# 223 grain



## nutt (Jan 17, 2006)

what is a good grain bullet to use for coyote hunting with a .223 and should it be a ballistics tip or hollow point or just a full metal jacket to preserve fur?


----------



## VarmintHunter117 (May 28, 2005)

Well the Grain will depend on the rifle's rate of twist. Standard wieght is 55gr these shoot well from a 1-14 to 1-9... the slower your twist the smaller bullet wieght you can go, the tighter the heavier you'll need to go. Best advice I can give ya try different wieghts and figure out which works best for your rifle.

As far as bullet type... Its varies as well... I personally use either 60gr Hornady V-max or the favorite... 64gr Winchester Power Point. You'll want some type of expanding bullet so you can eliver as much conetic energy to your target as possible the key here is a quick clean kill... the FMJ... dont use it Genva Convention Accords may state that anything but a FMJ is in humane... but thats for a limited wound channel in personnel (increased survivablity) our goal is to create a rapid large wound channel for a quick death! Therefore a frangible bullet is warranted.

BT (Ballistic Tip) type bullets... basically a thin walled hollow point with a poly tip to increase its BC. Some thinner walled than others and a very rapid expansion (although some say the tip doesn't do anything to help expansion... one would think that the poly tip being pushed into the hoolow cavity would aid expansion... but some argue this point and will say its only for BC)

SP (Soft Point/Spire Point) Type bullets... Now not all soft points are the same some a built for rapid expansion... others a built for pentration, plus expansion. most all your smaller caliber SP bullets are built for rapid expansion.

HP (the Hollowpoint) Type... will work but not the beat unless its thin walled... Most of these you will find are a HPBT hollowpoint boattail for target/match shooting... while great for long range shooting... not the best for a game type bullet!

FMJ (Full Metal Jacket) Leave this round for pinking/target shooting.. and military applications 

Hope this helps some... Others I sure will chime in and give their imputs


----------



## RedRabitt (Jan 17, 2006)

Hey nutt Ive used Sierra 55 gr varmiter and they just rolled them over BIG THUMP! but didnt go all the way through. The ones I skinned out looked like a big bruised was showing through the rib cage it tells me the bullet ruptured violently apon entry they work great. Right now Im using 55 gr Combined Technology and its basically a ballistic tip design only coated with lubalox and data from Nozler says the tip is what initiates expantion and from what Ive been gathering the result on coyotes is BANG FLOP! I have yet to get a coyote with one...Ill tell you when I do.


----------



## VarmintHunter117 (May 28, 2005)

Input data ::
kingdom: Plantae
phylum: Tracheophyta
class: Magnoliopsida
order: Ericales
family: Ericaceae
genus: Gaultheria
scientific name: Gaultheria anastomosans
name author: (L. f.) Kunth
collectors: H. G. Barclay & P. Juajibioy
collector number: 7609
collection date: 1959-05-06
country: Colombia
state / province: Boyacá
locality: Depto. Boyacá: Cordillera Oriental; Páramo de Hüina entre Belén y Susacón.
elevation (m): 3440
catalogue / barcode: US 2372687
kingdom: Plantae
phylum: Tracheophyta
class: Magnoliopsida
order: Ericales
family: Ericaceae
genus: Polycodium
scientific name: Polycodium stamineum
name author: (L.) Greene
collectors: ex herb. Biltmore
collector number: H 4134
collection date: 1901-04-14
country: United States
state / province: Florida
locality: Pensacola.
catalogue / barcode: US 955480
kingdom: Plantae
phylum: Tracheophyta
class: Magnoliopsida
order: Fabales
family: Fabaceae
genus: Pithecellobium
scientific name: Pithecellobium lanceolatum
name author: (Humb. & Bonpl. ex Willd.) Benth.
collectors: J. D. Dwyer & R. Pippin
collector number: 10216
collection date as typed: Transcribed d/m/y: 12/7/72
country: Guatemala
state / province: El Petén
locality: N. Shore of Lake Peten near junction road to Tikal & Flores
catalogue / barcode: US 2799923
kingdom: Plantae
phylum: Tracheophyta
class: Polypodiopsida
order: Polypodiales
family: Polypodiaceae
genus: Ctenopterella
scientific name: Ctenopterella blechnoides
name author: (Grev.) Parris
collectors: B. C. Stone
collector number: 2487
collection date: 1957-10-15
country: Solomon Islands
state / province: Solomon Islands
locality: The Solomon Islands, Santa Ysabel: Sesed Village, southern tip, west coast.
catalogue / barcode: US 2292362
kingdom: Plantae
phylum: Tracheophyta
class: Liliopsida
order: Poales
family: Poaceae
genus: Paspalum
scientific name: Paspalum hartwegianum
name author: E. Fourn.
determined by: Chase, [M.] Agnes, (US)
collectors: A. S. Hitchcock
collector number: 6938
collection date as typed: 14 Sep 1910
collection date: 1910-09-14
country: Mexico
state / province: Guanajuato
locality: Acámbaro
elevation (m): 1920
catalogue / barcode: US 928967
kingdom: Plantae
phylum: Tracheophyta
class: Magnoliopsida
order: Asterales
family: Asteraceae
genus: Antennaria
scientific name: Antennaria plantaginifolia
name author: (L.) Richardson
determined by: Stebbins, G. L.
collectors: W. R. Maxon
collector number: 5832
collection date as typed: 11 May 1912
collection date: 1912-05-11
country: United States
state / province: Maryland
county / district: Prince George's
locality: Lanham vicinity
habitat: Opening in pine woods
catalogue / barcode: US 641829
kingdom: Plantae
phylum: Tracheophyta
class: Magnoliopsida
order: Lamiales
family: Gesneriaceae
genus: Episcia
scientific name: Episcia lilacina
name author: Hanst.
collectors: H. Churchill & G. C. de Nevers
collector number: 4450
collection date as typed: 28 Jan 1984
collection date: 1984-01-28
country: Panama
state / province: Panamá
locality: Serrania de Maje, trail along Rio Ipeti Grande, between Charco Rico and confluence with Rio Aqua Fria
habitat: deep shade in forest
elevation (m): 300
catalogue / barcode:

Exercise requirements ::
A. According to the forum thread on .223 bullets, what is the standard bullet weight?
B. Return the records from their first line up to and including the line that contains "genus: Polycodium".
The forum thread on .223 bullets and the records have no connection to each other.

Worked solutions ::
A. 55 grains.

B.
kingdom: Plantae
phylum: Tracheophyta
class: Magnoliopsida
order: Ericales
family: Ericaceae
genus: Gaultheria
scientific name: Gaultheria anastomosans
name author: (L. f.) Kunth
collectors: H. G. Barclay & P. Juajibioy
collector number: 7609
collection date: 1959-05-06
country: Colombia
state / province: Boyacá
locality: Depto. Boyacá: Cordillera Oriental; Páramo de Hüina entre Belén y Susacón.
elevation (m): 3440
catalogue / barcode: US 2372687
kingdom: Plantae
phylum: Tracheophyta
class: Magnoliopsida
order: Ericales
family: Ericaceae
genus: Polycodium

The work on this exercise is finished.